[Entries taken from a collection]
+++++

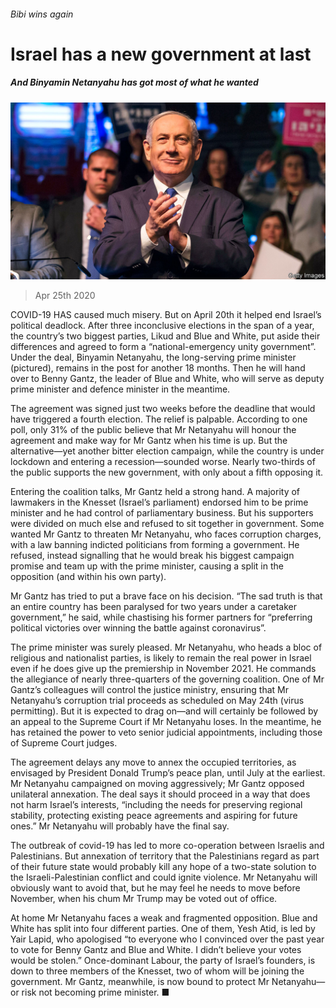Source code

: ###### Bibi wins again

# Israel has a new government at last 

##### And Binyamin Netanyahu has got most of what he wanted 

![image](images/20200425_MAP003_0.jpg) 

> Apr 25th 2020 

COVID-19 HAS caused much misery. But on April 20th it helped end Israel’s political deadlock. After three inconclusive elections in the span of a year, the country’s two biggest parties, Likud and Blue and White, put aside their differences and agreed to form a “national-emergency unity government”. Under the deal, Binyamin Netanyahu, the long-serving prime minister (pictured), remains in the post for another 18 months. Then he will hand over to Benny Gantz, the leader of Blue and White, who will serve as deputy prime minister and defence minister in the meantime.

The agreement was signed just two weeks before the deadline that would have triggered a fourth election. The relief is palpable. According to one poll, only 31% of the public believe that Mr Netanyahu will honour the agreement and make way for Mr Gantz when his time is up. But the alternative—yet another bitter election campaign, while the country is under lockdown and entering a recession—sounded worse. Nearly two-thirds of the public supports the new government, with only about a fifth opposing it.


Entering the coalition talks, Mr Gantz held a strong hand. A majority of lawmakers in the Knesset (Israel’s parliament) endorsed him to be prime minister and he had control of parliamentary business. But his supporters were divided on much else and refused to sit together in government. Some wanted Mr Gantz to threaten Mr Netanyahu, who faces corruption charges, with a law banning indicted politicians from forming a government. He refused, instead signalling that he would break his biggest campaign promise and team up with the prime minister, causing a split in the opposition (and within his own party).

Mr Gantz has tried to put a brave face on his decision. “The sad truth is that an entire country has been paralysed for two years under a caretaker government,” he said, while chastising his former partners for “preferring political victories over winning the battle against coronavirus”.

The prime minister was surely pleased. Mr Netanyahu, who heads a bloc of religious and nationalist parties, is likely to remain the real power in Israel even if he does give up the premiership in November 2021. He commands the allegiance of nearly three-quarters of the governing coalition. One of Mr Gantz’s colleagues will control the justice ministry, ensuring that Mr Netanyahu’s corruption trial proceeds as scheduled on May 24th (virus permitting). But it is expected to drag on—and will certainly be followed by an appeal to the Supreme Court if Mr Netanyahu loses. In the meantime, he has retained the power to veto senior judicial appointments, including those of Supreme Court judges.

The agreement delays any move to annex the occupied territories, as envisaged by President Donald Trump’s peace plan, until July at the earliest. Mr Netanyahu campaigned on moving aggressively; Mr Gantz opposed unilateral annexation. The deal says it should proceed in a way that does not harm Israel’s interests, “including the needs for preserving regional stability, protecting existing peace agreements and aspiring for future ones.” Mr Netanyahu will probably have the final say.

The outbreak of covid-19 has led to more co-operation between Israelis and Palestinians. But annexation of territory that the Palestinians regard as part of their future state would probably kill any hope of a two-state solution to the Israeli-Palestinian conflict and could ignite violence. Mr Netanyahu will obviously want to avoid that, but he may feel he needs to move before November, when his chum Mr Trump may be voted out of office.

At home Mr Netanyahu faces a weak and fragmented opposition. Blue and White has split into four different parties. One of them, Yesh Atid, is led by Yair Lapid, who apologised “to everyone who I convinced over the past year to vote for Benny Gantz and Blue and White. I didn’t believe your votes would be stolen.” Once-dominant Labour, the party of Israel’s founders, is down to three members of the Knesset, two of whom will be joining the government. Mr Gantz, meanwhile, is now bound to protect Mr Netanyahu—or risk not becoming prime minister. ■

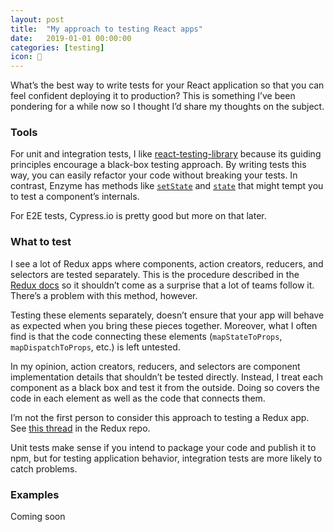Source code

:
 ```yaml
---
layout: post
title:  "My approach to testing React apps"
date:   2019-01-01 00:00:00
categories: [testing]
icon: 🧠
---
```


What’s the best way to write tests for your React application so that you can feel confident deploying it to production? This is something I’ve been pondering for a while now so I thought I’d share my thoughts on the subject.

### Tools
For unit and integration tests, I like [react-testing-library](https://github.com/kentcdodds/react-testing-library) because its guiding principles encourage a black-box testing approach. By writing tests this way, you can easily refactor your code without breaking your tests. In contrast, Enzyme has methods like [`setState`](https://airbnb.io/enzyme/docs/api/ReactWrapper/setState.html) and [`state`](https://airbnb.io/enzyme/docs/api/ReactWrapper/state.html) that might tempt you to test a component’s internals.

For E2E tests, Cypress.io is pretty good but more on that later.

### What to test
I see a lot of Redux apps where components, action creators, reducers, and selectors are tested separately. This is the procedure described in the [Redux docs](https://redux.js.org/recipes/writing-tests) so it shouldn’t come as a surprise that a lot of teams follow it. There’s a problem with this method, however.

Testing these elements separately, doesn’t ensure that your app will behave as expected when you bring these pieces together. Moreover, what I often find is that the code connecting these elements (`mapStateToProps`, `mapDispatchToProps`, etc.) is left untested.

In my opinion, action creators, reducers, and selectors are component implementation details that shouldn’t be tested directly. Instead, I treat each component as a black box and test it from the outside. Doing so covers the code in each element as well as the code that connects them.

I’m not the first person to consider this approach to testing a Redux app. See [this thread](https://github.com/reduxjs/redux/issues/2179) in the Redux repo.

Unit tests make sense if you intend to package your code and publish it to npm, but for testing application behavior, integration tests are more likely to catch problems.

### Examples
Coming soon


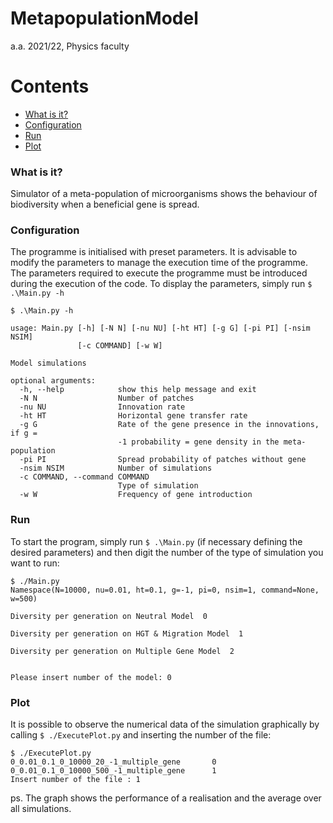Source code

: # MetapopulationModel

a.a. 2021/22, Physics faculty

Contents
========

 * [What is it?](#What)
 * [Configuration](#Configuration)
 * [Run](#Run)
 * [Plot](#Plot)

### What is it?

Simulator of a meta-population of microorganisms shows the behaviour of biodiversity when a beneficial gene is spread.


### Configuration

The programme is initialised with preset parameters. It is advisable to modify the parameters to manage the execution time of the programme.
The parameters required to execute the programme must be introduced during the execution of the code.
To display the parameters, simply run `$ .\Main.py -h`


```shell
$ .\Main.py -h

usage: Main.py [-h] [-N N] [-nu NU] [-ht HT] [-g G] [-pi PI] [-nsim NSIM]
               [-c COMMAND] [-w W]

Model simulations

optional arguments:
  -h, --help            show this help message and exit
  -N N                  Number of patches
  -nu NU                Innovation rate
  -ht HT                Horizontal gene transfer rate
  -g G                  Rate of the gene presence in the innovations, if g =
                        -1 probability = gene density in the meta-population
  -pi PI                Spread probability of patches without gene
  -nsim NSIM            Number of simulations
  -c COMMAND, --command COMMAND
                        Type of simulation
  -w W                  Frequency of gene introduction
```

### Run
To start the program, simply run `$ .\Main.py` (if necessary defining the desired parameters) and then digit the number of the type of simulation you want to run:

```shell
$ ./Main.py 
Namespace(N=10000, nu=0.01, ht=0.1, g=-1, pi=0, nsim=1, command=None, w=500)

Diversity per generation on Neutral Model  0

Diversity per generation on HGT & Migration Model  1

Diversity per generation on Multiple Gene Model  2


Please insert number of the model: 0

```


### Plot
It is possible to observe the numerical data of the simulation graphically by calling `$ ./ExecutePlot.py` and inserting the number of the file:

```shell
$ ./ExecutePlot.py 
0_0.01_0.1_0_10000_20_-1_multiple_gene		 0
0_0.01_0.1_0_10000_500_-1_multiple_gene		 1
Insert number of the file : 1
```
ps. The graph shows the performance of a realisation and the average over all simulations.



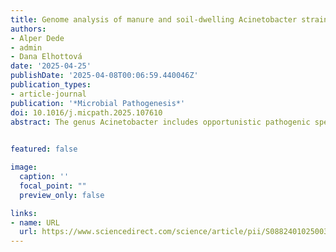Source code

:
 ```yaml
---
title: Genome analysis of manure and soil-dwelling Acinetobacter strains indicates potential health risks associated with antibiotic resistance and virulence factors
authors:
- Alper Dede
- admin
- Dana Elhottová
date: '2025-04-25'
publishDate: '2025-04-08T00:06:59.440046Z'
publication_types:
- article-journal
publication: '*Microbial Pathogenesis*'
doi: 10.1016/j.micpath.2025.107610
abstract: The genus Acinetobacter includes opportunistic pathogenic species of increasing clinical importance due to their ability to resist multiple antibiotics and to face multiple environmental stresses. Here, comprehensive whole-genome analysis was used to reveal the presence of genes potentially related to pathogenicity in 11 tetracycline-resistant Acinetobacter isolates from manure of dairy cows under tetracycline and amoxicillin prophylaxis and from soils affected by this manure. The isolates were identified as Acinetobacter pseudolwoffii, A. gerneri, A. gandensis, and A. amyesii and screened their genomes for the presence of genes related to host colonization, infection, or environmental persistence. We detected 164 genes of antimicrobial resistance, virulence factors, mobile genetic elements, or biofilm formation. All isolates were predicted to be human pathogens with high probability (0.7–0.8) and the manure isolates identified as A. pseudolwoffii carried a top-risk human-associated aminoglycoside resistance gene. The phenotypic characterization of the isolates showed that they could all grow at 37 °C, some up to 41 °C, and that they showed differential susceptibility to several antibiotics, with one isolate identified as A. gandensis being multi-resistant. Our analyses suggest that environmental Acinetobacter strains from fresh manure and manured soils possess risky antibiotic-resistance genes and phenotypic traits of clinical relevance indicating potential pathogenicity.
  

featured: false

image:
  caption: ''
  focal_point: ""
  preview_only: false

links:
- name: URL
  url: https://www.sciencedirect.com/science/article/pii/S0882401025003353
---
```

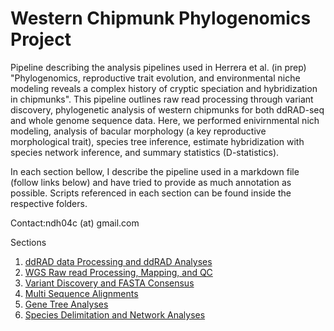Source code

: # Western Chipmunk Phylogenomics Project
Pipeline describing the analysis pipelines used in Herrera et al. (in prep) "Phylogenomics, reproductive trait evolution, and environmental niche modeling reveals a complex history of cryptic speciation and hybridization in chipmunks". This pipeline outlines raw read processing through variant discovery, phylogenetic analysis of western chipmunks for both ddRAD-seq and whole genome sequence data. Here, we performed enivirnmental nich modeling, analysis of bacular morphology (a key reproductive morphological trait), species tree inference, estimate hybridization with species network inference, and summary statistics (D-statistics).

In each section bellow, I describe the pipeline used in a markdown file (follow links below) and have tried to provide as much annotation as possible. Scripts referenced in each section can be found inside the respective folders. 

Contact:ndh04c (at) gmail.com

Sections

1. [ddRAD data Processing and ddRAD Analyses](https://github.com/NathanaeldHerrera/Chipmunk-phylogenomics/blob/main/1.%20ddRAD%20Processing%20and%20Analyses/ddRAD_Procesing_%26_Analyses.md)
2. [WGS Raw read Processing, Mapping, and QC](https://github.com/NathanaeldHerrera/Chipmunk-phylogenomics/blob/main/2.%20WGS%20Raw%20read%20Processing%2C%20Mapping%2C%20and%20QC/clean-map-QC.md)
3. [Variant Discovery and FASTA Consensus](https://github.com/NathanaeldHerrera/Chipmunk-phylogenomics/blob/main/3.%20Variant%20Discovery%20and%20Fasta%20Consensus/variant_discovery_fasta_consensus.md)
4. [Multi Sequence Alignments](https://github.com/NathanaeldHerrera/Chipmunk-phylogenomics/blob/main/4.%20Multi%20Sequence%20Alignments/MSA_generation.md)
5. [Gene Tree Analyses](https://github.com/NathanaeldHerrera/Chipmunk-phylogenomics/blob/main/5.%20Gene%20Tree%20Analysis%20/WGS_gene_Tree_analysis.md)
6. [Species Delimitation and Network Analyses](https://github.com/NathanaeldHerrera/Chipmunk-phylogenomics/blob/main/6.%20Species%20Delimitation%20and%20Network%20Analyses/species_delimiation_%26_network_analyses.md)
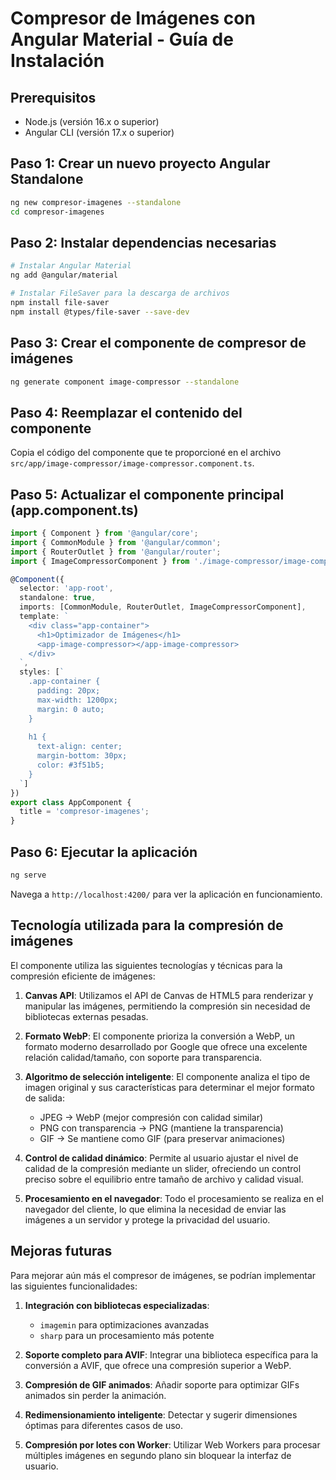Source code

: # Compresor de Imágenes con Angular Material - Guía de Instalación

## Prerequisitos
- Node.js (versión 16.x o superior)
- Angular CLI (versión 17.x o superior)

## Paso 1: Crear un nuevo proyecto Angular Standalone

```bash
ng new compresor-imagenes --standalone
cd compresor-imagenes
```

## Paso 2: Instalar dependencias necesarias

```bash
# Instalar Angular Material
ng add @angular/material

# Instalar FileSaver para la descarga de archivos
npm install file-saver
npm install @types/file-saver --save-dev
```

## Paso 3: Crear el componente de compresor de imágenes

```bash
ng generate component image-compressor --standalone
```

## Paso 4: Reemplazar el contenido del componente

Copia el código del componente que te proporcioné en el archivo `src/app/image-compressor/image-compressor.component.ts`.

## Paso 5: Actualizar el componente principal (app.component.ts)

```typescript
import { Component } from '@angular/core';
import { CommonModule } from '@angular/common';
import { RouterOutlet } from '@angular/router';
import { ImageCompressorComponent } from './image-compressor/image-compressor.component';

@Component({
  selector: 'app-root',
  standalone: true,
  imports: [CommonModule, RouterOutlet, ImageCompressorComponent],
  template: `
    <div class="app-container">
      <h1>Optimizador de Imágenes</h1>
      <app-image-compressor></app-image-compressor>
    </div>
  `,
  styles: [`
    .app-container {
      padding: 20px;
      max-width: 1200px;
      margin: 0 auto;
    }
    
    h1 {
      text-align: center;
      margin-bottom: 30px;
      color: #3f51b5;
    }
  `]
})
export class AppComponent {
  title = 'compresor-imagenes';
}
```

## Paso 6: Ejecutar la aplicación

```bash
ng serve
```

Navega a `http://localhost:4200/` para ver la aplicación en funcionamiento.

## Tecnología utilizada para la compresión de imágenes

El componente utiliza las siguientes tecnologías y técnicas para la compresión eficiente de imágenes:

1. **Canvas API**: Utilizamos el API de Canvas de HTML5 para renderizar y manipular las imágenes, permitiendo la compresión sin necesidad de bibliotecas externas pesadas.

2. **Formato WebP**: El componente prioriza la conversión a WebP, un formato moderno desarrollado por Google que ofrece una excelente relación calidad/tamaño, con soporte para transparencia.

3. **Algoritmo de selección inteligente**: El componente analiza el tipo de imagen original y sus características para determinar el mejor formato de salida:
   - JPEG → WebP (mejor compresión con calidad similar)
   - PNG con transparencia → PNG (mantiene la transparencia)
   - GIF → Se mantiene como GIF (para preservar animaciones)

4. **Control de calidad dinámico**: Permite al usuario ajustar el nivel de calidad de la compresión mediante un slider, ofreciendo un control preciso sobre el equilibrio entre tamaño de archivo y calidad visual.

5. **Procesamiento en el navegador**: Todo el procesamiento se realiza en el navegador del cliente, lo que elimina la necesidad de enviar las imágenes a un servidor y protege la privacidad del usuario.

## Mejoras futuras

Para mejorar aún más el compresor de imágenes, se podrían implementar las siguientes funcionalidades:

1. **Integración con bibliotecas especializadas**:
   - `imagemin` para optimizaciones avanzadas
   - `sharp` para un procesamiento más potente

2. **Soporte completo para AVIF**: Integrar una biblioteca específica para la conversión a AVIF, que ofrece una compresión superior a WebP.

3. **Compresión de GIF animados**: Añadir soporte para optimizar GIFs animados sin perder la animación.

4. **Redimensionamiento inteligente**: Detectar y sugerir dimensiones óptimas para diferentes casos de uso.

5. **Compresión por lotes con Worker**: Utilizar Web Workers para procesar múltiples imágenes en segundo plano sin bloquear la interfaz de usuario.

+++++

Starting at the line that contains "1. **Integración con", write out every line to the end of the entries, exactly as given.

1. **Integración con bibliotecas especializadas**:
   - `imagemin` para optimizaciones avanzadas
   - `sharp` para un procesamiento más potente

2. **Soporte completo para AVIF**: Integrar una biblioteca específica para la conversión a AVIF, que ofrece una compresión superior a WebP.

3. **Compresión de GIF animados**: Añadir soporte para optimizar GIFs animados sin perder la animación.

4. **Redimensionamiento inteligente**: Detectar y sugerir dimensiones óptimas para diferentes casos de uso.

5. **Compresión por lotes con Worker**: Utilizar Web Workers para procesar múltiples imágenes en segundo plano sin bloquear la interfaz de usuario.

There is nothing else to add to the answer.